Regime deve sair do caminho, dizem EUA
Perguntado se os Estados Unidos apoiariam a tomada do controle da ajuda pela ONU, Elliott Abrams, enviado especial do governo americano à Venezuela, disse que o relatório é consistente com os relatórios do governo dos EUA e "contradiz os esforços do regime de Maduro para minimizar o trauma imposto ao povo venezuelano". "Os Estados Unidos continuam buscando formas de fornecer assistência humanitária ao povo venezuelano", disse Abrams. "O regime deve sair do caminho e deixar de bloquear a maior parte da assistência e politizar os montantes que estão disponíveis".
O governo americano denunciou que o apoio russo e cubano tem mantido Maduro no poder. Após a chegada de cerca de 100 militares russos na Venezuela, o presidente Donald Trump disse na semana passada que "a Rússia precisa sair".

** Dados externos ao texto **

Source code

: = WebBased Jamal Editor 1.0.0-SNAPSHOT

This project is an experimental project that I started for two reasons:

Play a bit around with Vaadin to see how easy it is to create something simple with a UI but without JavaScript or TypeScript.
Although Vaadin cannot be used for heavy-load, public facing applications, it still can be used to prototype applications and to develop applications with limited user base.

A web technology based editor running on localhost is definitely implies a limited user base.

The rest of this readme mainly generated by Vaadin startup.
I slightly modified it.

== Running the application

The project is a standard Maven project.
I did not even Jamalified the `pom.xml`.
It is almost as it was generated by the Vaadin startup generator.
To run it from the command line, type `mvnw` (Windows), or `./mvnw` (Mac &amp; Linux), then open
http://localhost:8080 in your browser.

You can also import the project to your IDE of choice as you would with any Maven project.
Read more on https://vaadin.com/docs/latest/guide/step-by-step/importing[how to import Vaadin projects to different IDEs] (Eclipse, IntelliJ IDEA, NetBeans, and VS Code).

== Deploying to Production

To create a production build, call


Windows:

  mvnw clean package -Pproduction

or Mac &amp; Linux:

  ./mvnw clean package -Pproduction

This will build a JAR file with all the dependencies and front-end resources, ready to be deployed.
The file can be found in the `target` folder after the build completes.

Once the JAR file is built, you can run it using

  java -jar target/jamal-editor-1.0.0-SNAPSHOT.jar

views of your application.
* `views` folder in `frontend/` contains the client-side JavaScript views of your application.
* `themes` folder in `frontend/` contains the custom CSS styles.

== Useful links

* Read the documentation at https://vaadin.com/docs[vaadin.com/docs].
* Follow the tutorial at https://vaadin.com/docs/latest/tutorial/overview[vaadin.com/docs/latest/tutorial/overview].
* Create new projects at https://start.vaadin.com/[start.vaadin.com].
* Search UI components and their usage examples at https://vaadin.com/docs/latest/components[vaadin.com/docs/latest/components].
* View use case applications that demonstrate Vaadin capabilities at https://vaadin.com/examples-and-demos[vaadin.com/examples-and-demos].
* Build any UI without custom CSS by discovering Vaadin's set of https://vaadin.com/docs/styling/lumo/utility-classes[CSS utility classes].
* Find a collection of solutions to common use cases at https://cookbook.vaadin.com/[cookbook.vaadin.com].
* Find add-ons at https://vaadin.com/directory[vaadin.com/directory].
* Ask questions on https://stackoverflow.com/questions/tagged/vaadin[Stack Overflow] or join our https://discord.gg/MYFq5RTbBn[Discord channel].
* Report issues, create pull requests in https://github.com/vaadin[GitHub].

Em uma entrevista de rádio na quarta-feira com Hugh Hewitt, o secretário de Estado Mike Pompeo disse que "não pode falar sobre todas as opções que estão sendo consideradas", mas que a recusa da Rússia em sair significa que "nos voltaremos para outras ferramentas do poder americano". Até agora, a administração Trump e seus parceiros não conseguiram convencer os poderosos militares venezuelanos a se separarem de Maduro, mesmo quando milhões de pessoas fugiram do país ou têm ido às ruas em protesto.
Situação sombria
O novo relatório retrata uma imagem extremamente sombria da vida na Venezuela, cuja economia, que já foi próspera, implodiu por má administração e corrupção sob o regime de Maduro, presidente desde a morte do líder Hugo Chávez em 2013. As exportações de petróleo caíram para menos da metade.
Além da desnutrição generalizada e do aumento acentuado dos níveis de mortalidade materna e infantil, mais de 9.300 casos de sarampo foram registrados desde junho de 2017, em comparação com um único caso registrado entre 2008 e 2015. "A Venezuela não teve um único caso de difteria entre 2006 e 2015", diz o relatório, "mas mais de 2.500 casos suspeitos foram relatados desde julho de 2016".
A eletricidade e a água estão cada vez mais escassas, assim como comida e medicamentos. O relatório citou um documento da Organização Pan-Americana da Saúde de 2018, que estima que quase 9 dos 10 venezuelanos vivendo com HIV não estavam recebendo tratamento. Observando que a privação há muito antecede as sanções impostas recentemente pelos EUA, o documento diz que "as autoridades venezuelanas sob Maduro ocultaram as informações oficiais de saúde. Assediaram e retaliaram quem coletou dados ou falou sobre escassez de alimentos e remédios".